I ran into a strange issue while trying to use DDP + logging, with a single main process handling the logging. I went a bit deeper and it appears to have something to do with the presence of huggingface modules, but I’m not entirely certain. I’ve distilled it into an MWE (pasted below) with some following commentary.

import torch
import torch.nn as nn
import torch.optim as optim
from torch.nn.parallel import DistributedDataParallel as DDP
from torch.distributed import init_process_group, destroy_process_group, get_rank
from transformers import AutoModel


bert = AutoModel.from_pretrained("prajjwal1/bert-small")

class SampleModule(nn.Module):
    def __init__(self):
        # random model
        self.small_model = bert
        self.W = nn.Linear(128, 32, bias=False)

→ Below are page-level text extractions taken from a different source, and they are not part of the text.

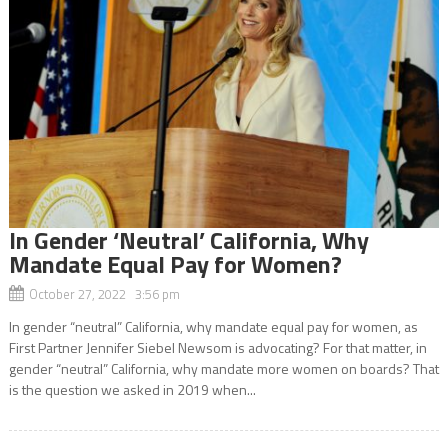
In Gender ‘Neutral’ California, Why
Mandate Equal Pay for Women?
October 27, 2022 3:56 pm
In gender “neutral” California, why mandate equal pay for women, as
First Partner Jennifer Siebel Newsom is advocating? For that matter, in
gender “neutral” California, why mandate more women on boards? That
is the question we asked in 2019 when...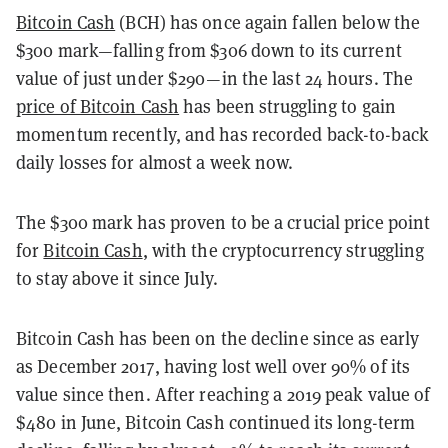
Bitcoin Cash
(BCH) has once again fallen below the
$300 mark—falling from $306 down to its current
value of just under $290—in the last 24 hours. The
price of Bitcoin Cash
has been struggling to gain
momentum recently, and has recorded back-to-back
daily losses for almost a week now.
The $300 mark has proven to be a crucial price point
for
Bitcoin Cash
, with the cryptocurrency struggling
to stay above it since July.
Bitcoin Cash has been on the decline since as early
as December 2017, having lost well over 90% of its
value since then. After reaching a 2019 peak value of
$480 in June, Bitcoin Cash continued its long-term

    def forward(self, sample, debug=False):
        # Fake loss
        return self.W(sample[0] + sample[1] + sample[2]).mean()

batch_size = 32

def get_loader():
    while True:
        yield (
            torch.randn(batch_size, 128),
            torch.randn(batch_size, 128),
            torch.randn(batch_size, 128),

rank = get_rank()
main_process = str(rank) == "0"
device = f"cuda:{rank}"

loader = iter(get_loader())
model = SampleModule().to(device)

for name, param in model.named_parameters():
    if name.startswith("small_model"):
        param.requires_grad = False

model = DDP(model, device_ids=[rank])
optimizer = optim.Adam(model.parameters())

# Block A
# batch = next(loader)
# batch = (batch[0].to(device), batch[1].to(device), batch[2].to(device))
# loss = model(batch)
# loss.backward()

for m, batch in enumerate(loader):
    print(f"Process {rank} on iter {m} is ready.")

    batch = (batch[0].to(device), batch[1].to(device), batch[2].to(device))
    loss = model(batch)

    # somehow torch.no_grad + the HF models cause problems...
    # but not if I "initialize" them by running a bakcwards pass frist?
    if main_process:
        print(f"logging on process {rank}")
        # can this cause problems? that batch is already on device but includes...
        with torch.no_grad():
            batch = next(loader)
            batch = (batch[0].to(device), batch[1].to(device), batch[2].to(device))
            test_loss = model(batch)


To run this code, I use a command like CUDA_VISIBLE_DEVICES=6,7 torchrun --nproc-per-node 2 mwe.py. If I run this, I get an error where the program will hang after a couple of iterations. Now, the program runs fine with any of the following changes:

  1. Uncomment block A, performing a single backwards pass before doing anything else
  2. Remove small_model from the SampleModule (this was meant to be a generic HuggingFace module, and not the specific ones I’m using for my task).
  3. Remove torch.no_grad. It still hangs, but it hangs at a later iteration.
  4. Allow both processes to access the “logging” section (so no if main_process).

I know I may get better luck on the HuggingFace forums, but this seems to be a strange interaction between DDP and HF. If anyone has any insight, would be much appreciated!

UPDATE: Though I’m not quite sure why, initializing DDP with find_unused_parameters=True (even without any unused parameters) seems to solve the problem, with some performance cost.